Procès Perdriau en appel : Semache et Ruiz entendues au 4e jour
La cour d'appel de Lyon a entendu jeudi deux témoins citées par la défense de l'ancien maire de Saint-Étienne
Quatrième journée d'audience ce jeudi 11 juin 2026 au procès en appel de l'affaire Perdriau à Lyon. Nadia Semache, ex-adjointe au maire de Saint-Étienne, et Véronique Ruiz, ex-responsable protocole à Saint-Étienne Métropole, ont été entendues à la barre comme témoins cités par la défense.
L’essentiel
- 4e jour d’audience : le procès en appel se tient du 8 au 12 juin 2026 à la cour d’appel de Lyon.

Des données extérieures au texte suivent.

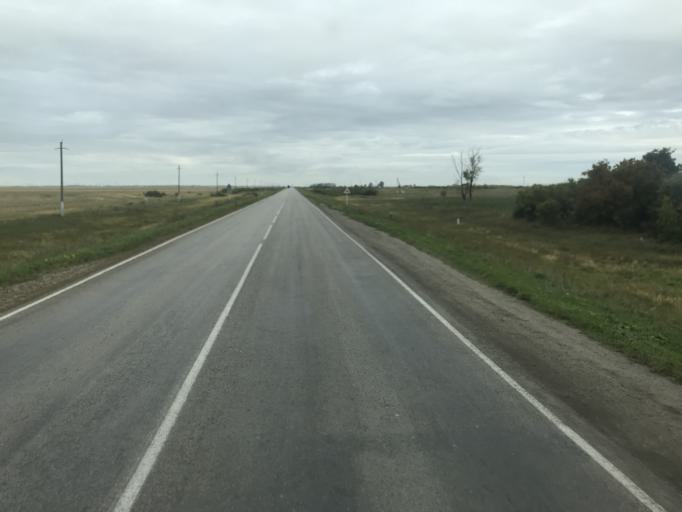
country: KZ
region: Qostanay
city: Komsomolets
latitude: 53.8760
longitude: 61.9580
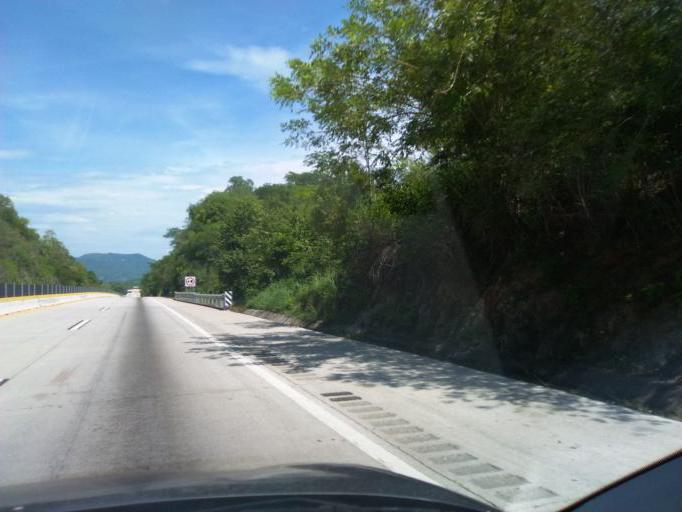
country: MX
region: Guerrero
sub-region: Acapulco de Juarez
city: Kilometro 30
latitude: 16.9636
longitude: -99.7360
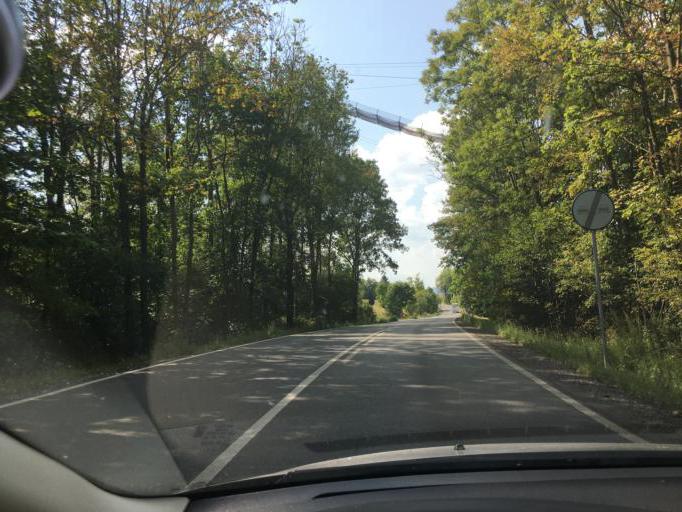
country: CZ
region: Kralovehradecky
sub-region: Okres Trutnov
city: Rudnik
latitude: 50.6126
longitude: 15.6893
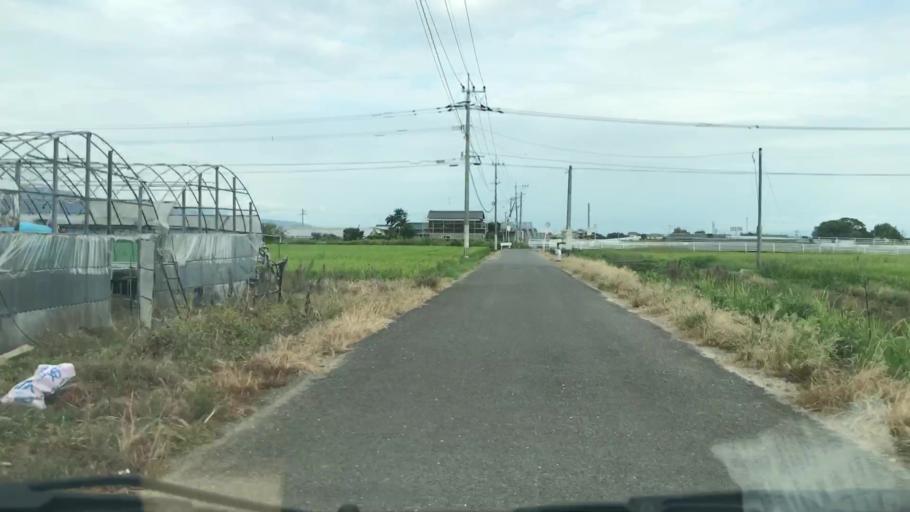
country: JP
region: Saga Prefecture
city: Saga-shi
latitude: 33.2911
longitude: 130.2343
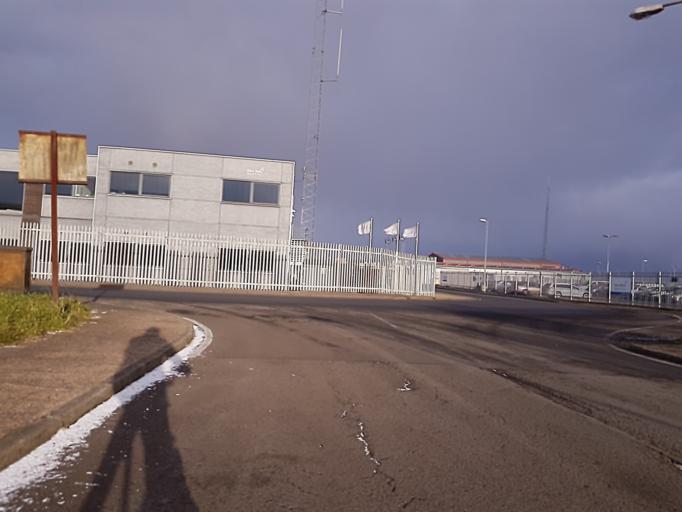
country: GB
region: England
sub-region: North East Lincolnshire
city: Grimsby
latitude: 53.5780
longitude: -0.0569
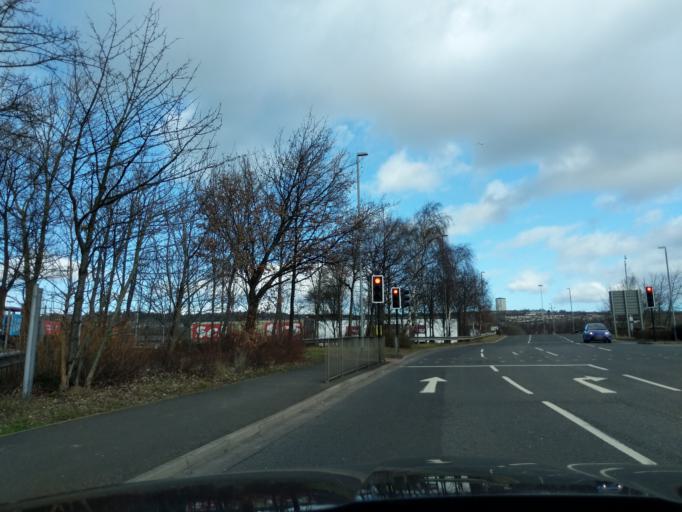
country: GB
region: England
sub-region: Gateshead
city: Whickham
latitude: 54.9595
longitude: -1.6741
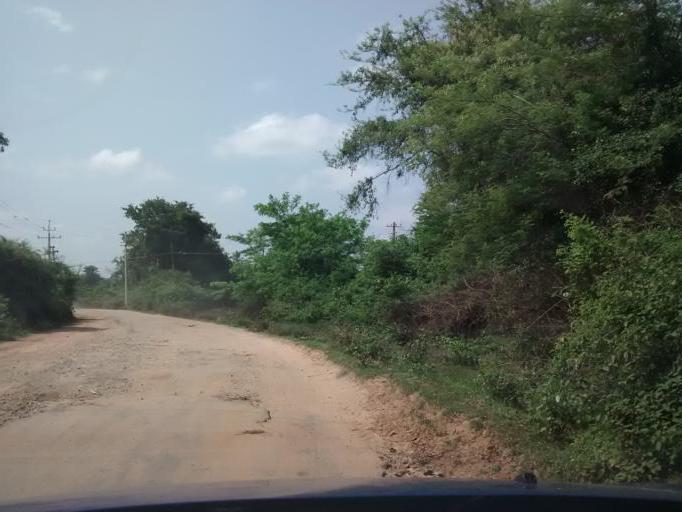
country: IN
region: Karnataka
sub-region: Hassan
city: Hole Narsipur
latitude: 12.6974
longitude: 76.1661
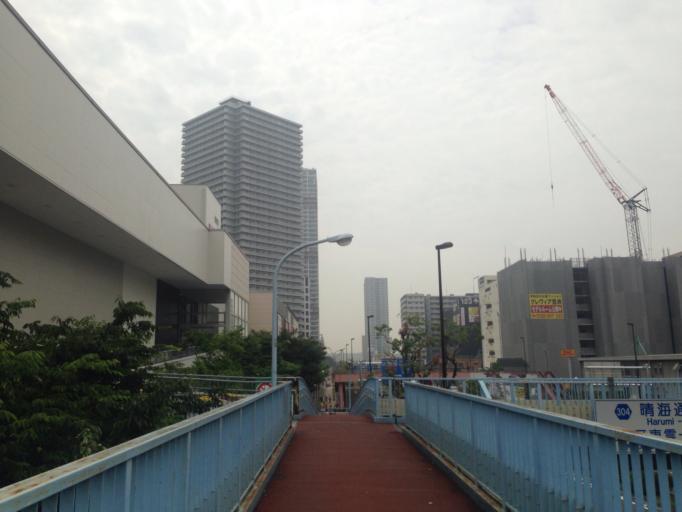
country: JP
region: Tokyo
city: Urayasu
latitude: 35.6492
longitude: 139.8016
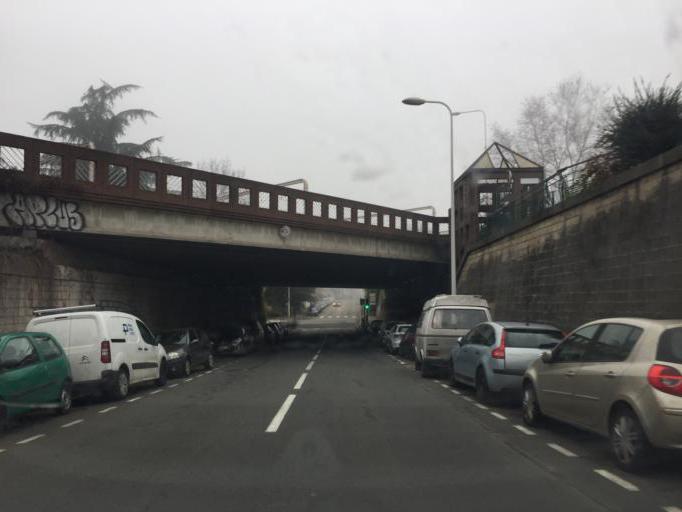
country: FR
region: Rhone-Alpes
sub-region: Departement du Rhone
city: Caluire-et-Cuire
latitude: 45.7822
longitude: 4.8292
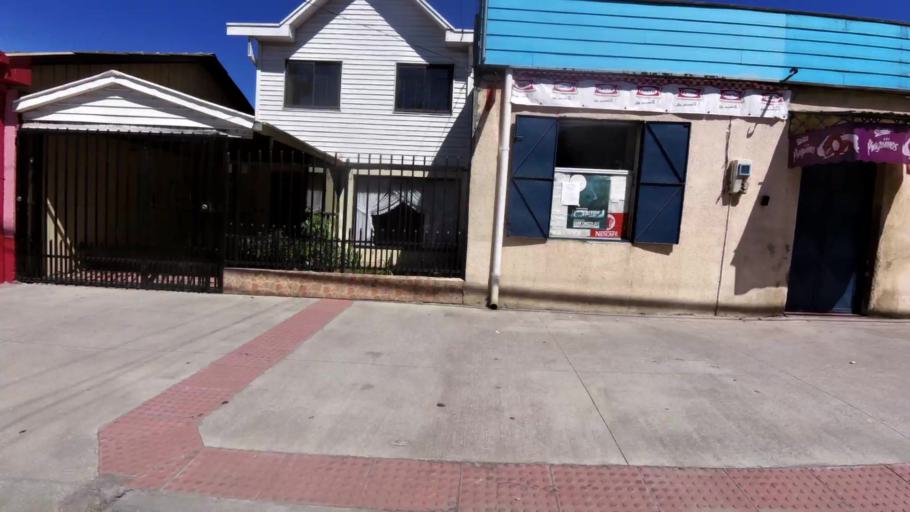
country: CL
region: Biobio
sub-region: Provincia de Concepcion
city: Penco
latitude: -36.7392
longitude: -73.0002
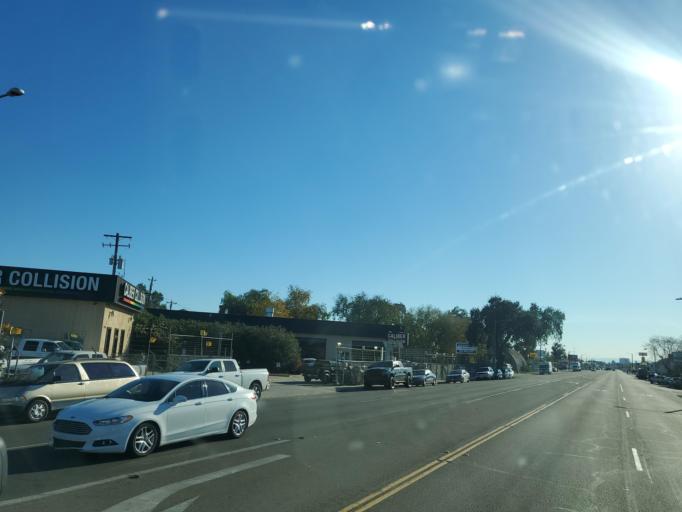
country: US
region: California
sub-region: San Joaquin County
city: August
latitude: 37.9876
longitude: -121.2690
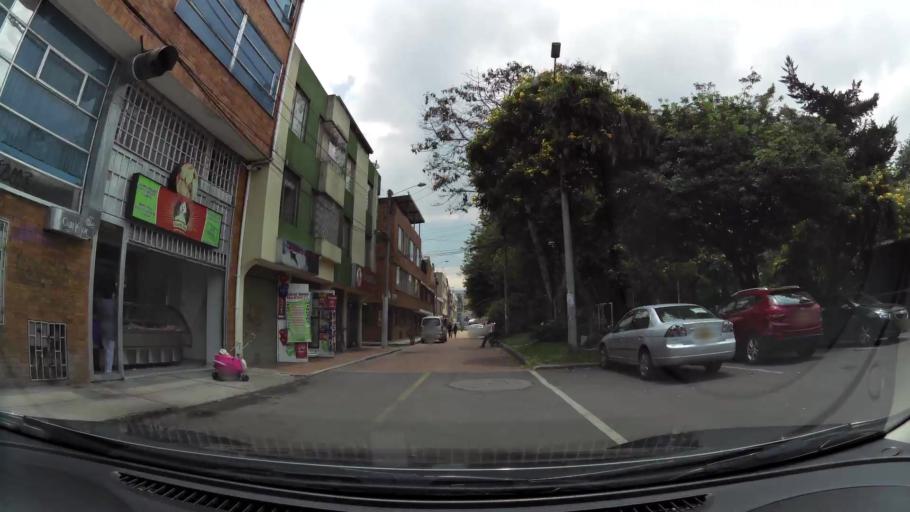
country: CO
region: Cundinamarca
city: Cota
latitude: 4.7461
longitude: -74.0628
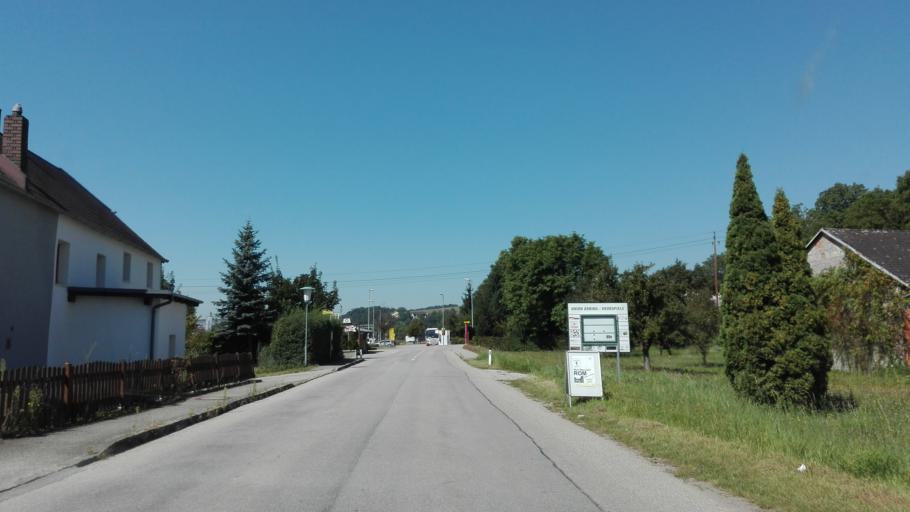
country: AT
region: Upper Austria
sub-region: Politischer Bezirk Perg
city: Perg
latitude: 48.2292
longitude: 14.7016
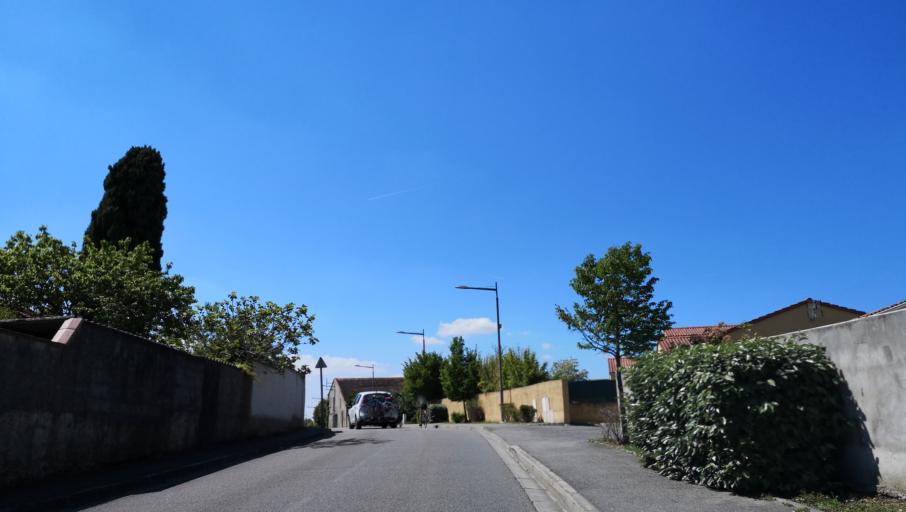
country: FR
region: Midi-Pyrenees
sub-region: Departement de la Haute-Garonne
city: Beauzelle
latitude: 43.6671
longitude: 1.3829
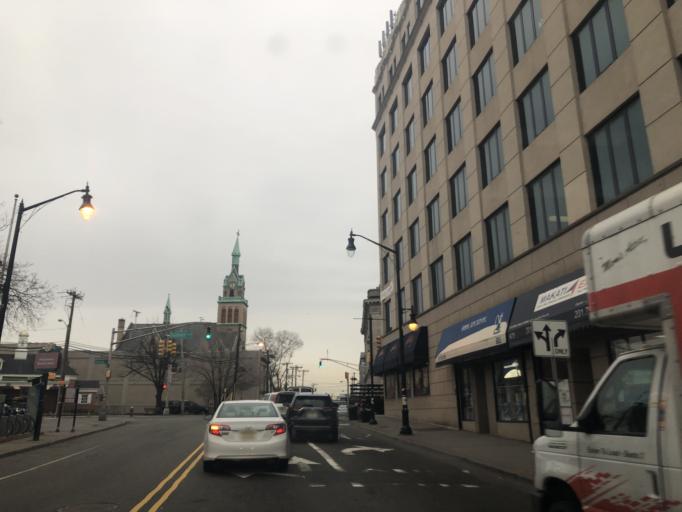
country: US
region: New Jersey
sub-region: Hudson County
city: Jersey City
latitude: 40.7350
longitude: -74.0599
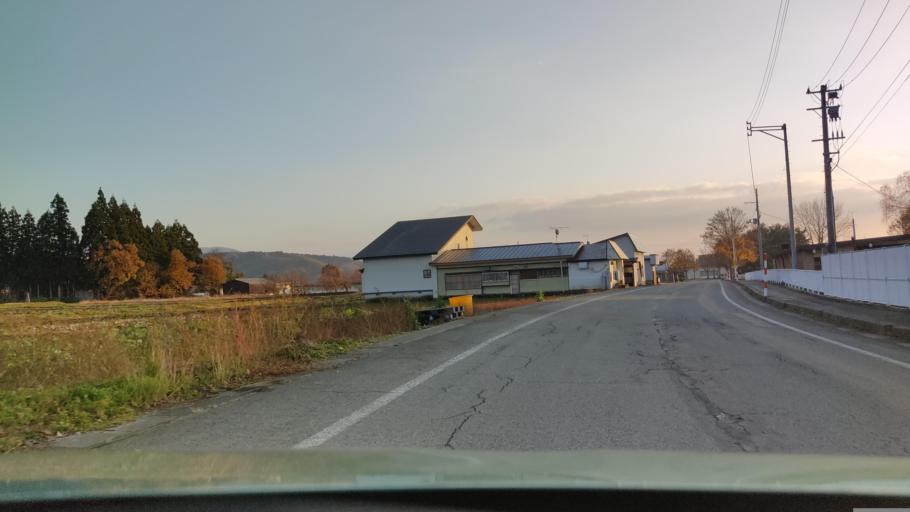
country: JP
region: Akita
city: Omagari
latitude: 39.4653
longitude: 140.5841
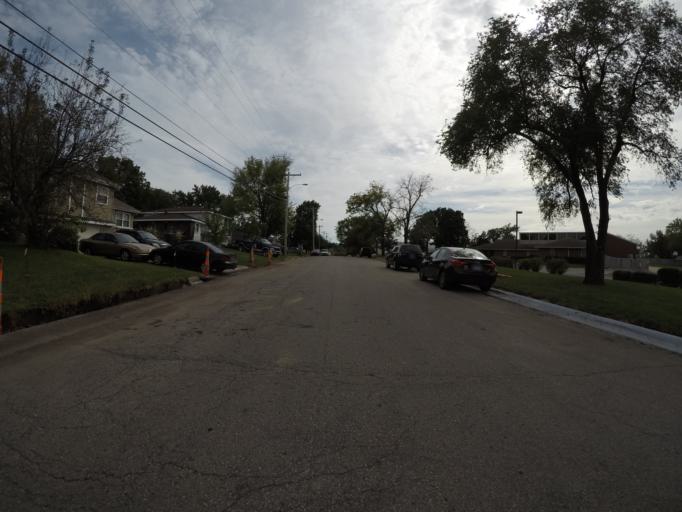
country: US
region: Kansas
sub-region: Johnson County
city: Olathe
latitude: 38.8868
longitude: -94.8299
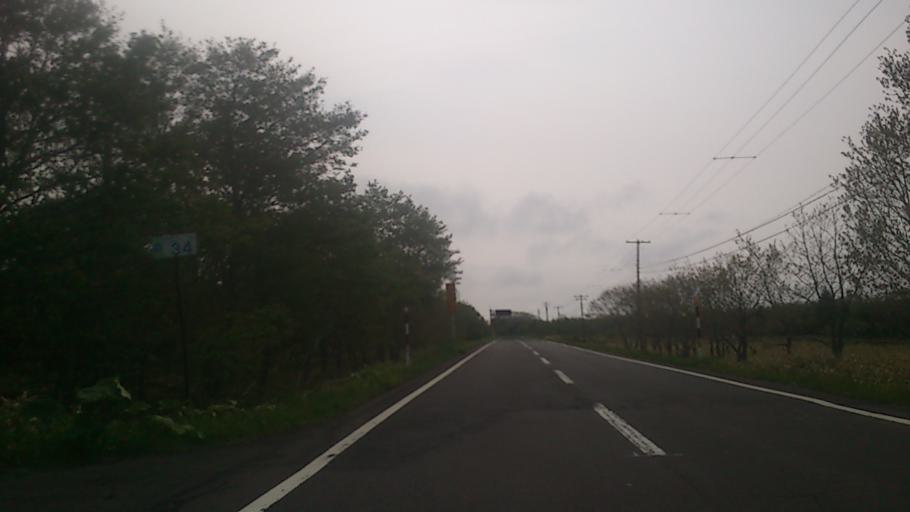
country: JP
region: Hokkaido
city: Nemuro
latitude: 43.2076
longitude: 145.3322
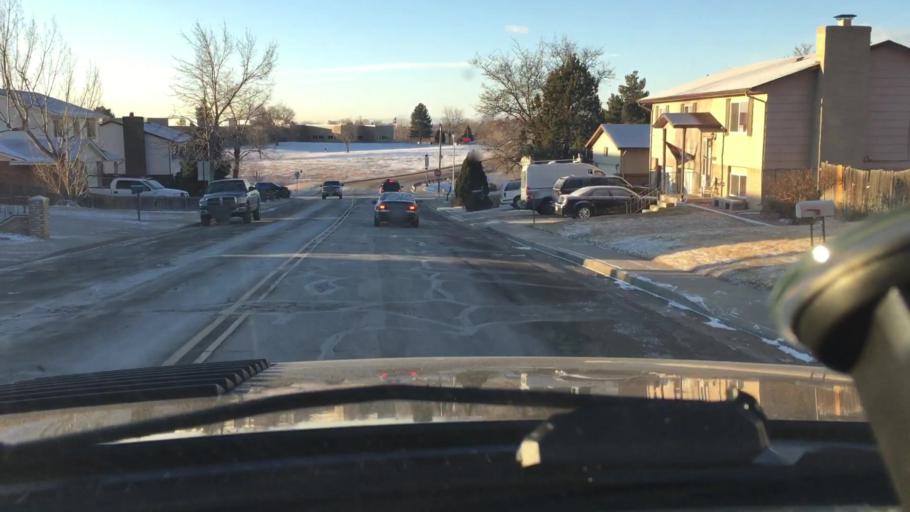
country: US
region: Colorado
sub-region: Adams County
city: Federal Heights
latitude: 39.8718
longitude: -105.0056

- Deux témoins de la défense : Nadia Semache (ex-adjointe au maire de Saint-Étienne) et Véronique Ruiz (ex-responsable protocole à Saint-Étienne Métropole) ont déposé ce jeudi.
- Condamnation en première instance : Gaël Perdriau a été condamné le 1er décembre 2025 à 5 ans de prison dont 1 avec sursis, 50 000 € d’amende et 5 ans d’inéligibilité.
Véronique Ruiz ouvre les auditions du matin
C’est Véronique Ruiz qui a pris la barre en premier ce jeudi matin, selon le suivi en direct du Progrès. Ancienne membre du cabinet du président de Saint-Étienne Métropole, où elle occupait la fonction de responsable protocole, elle fait partie des témoins cités par la défense de Gaël Perdriau.
Nadia Semache lui a succédé à la barre. Ex-adjointe au maire de Saint-Étienne, chargée de l’emploi, de l’insertion, de la santé et du handicap, elle est décrite comme une fidèle soutien de l’ancien édile stéphanois. Toutes deux figuraient sur la liste des témoins de la défense aux côtés de Séverine Tardy, dont l’audition avait été prévue en début de semaine.
Un procès en appel ouvert depuis le 8 juin
Les audiences ont débuté lundi 8 juin 2026 à la cour d’appel de Lyon. La semaine devait s’achever vendredi 12 juin. Ce procès en appel fait suite à la condamnation de Gaël Perdriau en première instance, prononcée le 1er décembre 2025 par le tribunal correctionnel de Lyon.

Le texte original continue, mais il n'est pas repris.